● TEXTO DE ORIGEM:
--------------------------------------------------
1. Digo há muitos anos que quem quer aprender umas tantas coisas sobre a China contemporânea através de literatura não académica devia ler os policiais de Qiu Xiaolong. Policiais é como quem diz, que as investigações do inspetor chefe Chen, de Shanghai, são quase apenas instrumentos para o autor contar aos ocidentais as peculiaridades chinesas. Os privilégios e os luxos dos altos cadres do partido comunista chinês e dos seus filhos, os príncipes (e herdeiros) do regime. A corrupção. O deslumbramento com o capitalismo. Os crimes ambientais. O dinheiro como o valor absoluto. A exibição de vida sexual como demonstração de status económico. As falcatruas. A propaganda ao serviço da elite do partido. O poder justiceiro da internet contra os prevaricadores. O partido comunista como dono do regime a que todos os demais interesses devem prestar vassalagem. As mentiras oficiais propagadas pelo partido, versus as verdades oficiosas que toda a população reconhece. E mais, e mais, incluindo (certamente para me agradarem particularmente) incursões à Revolução Cultural e aos constrangimentos que provoca, décadas depois, na vida dos chineses.
--------------------------------------------------
● MATERIAL FORNECIDO:
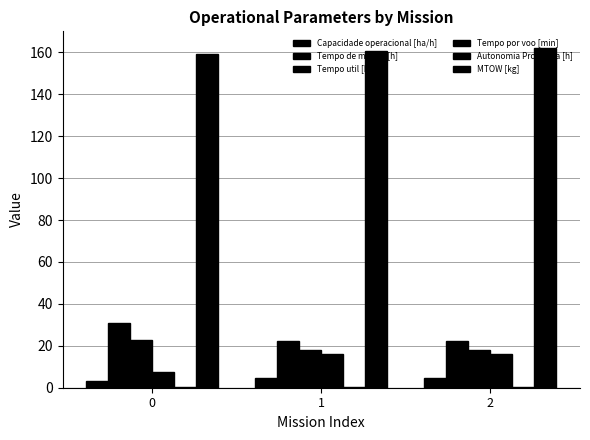

How many groups of bars are there?

3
--------------------------------------------------
● TAREFAS DO EXERCÍCIO:
1. Segundo o texto de origem, por que razão os livros de Qiu Xiaolong só são policiais «como quem diz»? Responda em uma a três frases.
2. De acordo com o texto de origem, de que cidade é o inspetor chefe Chen?

● SOLUÇÕES:
1. As investigações do inspetor chefe Chen, de Shanghai, são quase apenas instrumentos para o autor contar aos ocidentais as peculiaridades chinesas.

2. O inspetor chefe Chen é de Shanghai.